JOB: Search the data below for "originalViewName"; list each line that holds it.

Source data:
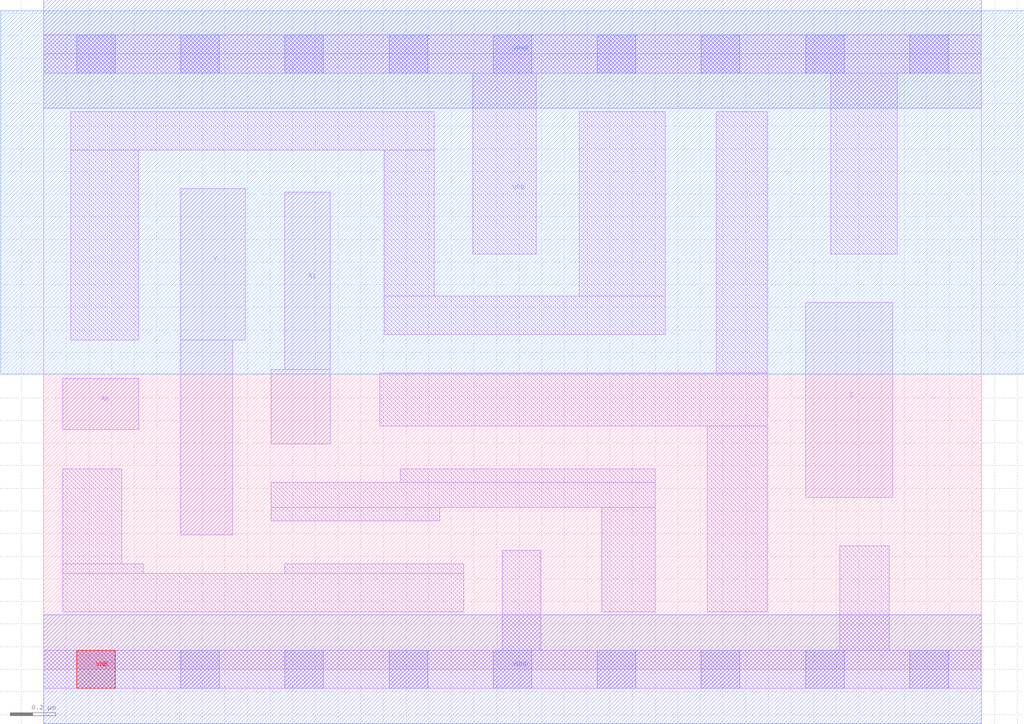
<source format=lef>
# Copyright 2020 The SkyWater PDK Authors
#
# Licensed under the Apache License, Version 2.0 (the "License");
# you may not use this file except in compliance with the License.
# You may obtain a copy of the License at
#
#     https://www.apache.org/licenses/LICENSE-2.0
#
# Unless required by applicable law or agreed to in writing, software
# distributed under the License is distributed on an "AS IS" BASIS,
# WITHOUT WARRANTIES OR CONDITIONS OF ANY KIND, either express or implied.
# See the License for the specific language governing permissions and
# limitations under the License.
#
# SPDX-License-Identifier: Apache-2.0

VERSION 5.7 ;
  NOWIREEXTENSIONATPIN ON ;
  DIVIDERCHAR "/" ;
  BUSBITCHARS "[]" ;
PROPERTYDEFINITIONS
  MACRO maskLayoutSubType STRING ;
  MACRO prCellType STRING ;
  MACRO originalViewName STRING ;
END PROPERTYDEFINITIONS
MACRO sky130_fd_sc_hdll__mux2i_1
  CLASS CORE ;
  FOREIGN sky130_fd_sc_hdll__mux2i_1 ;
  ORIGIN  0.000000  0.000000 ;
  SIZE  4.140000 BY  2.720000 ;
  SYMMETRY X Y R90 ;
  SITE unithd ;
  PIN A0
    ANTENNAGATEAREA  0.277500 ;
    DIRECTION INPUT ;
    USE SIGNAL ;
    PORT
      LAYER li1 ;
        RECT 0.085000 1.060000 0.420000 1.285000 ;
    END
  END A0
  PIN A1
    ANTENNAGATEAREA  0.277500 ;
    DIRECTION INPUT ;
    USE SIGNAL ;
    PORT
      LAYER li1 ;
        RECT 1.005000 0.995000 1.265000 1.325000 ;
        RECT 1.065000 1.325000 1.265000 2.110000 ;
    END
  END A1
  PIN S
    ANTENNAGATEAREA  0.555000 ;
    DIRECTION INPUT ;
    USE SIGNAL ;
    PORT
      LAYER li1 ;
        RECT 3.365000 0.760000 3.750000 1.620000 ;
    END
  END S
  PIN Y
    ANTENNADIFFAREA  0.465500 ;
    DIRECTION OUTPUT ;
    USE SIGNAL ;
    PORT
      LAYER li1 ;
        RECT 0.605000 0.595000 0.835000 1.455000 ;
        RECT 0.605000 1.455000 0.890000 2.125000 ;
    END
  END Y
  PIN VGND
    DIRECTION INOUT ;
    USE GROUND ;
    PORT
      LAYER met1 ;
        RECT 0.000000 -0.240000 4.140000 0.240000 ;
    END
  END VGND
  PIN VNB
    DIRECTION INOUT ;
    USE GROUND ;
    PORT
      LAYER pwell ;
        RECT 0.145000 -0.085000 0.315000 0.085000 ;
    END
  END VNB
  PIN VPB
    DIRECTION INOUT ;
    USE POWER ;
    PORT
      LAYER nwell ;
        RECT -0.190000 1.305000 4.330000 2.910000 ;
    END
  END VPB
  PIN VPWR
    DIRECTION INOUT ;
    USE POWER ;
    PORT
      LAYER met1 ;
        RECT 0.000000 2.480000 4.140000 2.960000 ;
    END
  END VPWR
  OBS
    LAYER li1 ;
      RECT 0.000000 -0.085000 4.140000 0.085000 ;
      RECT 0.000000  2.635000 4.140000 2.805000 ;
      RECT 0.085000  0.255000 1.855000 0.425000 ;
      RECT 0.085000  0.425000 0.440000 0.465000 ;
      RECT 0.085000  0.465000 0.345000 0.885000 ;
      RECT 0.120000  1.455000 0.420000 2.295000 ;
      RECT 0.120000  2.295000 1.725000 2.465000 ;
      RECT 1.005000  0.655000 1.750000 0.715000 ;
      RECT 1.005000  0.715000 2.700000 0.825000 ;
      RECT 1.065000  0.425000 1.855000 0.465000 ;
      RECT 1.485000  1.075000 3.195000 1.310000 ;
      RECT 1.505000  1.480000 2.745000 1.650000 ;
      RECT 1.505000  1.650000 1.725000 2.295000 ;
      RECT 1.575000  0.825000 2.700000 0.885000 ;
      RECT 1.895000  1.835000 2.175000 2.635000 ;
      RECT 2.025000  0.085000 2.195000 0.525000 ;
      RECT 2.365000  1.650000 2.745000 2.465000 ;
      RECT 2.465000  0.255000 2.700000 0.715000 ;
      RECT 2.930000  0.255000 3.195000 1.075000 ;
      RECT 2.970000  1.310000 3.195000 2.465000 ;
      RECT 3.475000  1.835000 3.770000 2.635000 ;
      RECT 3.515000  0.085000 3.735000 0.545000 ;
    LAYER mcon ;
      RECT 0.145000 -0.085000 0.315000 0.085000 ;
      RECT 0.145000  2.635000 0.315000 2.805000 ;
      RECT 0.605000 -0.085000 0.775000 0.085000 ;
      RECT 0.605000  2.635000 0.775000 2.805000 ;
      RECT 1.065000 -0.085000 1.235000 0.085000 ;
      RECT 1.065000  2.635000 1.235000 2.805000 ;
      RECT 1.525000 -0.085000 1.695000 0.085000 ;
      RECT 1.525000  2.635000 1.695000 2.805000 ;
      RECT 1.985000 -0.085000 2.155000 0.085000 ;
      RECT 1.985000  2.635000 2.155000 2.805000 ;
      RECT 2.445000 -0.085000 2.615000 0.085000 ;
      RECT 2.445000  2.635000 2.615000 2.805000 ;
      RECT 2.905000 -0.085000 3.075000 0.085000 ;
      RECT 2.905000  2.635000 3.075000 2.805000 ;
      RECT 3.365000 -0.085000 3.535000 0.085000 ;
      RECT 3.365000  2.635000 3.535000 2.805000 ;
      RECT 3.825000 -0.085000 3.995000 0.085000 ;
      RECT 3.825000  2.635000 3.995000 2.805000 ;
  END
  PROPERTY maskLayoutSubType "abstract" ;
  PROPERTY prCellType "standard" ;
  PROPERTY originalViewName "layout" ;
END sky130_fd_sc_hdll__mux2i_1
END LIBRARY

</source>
--
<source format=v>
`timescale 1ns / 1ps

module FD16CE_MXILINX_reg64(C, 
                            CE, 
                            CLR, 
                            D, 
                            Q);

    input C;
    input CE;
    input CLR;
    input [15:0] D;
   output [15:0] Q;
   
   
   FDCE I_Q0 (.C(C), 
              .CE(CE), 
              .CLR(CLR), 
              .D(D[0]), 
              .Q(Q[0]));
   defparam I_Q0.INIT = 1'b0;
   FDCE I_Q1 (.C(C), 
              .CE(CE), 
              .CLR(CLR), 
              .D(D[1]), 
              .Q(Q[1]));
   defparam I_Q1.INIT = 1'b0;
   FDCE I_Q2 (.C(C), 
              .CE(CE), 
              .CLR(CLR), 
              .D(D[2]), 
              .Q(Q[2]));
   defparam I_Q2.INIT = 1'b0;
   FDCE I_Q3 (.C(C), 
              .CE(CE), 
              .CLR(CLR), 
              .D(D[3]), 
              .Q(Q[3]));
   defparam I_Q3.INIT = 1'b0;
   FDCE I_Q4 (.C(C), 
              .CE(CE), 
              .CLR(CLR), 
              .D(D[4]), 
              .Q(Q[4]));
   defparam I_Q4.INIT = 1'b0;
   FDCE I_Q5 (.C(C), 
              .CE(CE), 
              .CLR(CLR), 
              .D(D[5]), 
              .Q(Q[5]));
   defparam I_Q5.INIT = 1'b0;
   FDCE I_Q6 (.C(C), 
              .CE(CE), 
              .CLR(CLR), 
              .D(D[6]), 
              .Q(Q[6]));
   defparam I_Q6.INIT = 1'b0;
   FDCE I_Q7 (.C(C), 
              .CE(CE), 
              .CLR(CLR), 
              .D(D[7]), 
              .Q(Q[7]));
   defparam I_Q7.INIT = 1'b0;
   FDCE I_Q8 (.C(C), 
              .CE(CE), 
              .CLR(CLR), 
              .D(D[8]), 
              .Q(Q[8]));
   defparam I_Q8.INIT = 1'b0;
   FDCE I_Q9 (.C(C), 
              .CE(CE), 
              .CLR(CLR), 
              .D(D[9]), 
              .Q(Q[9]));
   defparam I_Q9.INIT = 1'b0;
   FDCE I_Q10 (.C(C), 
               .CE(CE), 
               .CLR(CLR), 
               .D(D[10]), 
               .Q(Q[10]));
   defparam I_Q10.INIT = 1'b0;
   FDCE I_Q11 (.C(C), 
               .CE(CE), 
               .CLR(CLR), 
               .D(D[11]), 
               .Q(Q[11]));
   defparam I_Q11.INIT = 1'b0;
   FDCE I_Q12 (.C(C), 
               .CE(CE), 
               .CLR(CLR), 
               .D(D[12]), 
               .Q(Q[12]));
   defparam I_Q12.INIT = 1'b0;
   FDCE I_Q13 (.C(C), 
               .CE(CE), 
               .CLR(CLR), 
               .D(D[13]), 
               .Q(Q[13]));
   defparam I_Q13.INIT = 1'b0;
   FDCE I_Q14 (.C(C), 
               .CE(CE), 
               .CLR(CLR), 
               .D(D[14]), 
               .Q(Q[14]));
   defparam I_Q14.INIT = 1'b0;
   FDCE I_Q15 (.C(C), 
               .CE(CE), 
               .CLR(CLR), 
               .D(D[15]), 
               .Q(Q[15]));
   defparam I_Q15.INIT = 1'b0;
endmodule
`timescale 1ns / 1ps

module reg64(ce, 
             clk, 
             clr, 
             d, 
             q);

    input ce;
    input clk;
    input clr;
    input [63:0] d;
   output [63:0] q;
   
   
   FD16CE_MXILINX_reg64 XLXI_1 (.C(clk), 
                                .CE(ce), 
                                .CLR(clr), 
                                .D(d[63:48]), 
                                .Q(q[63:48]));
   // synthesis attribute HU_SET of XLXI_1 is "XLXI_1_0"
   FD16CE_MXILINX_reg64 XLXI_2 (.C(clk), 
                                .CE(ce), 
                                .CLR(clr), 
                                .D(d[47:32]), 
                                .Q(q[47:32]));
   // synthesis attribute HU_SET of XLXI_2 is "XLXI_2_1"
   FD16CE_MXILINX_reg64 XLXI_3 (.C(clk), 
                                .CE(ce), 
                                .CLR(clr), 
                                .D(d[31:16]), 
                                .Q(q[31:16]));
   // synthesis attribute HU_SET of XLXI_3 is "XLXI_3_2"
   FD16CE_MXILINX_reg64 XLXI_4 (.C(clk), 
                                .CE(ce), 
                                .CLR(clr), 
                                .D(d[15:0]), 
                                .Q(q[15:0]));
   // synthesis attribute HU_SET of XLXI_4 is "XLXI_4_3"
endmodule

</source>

ANSWER SECTION:
  MACRO originalViewName STRING ;
  PROPERTY originalViewName "layout" ;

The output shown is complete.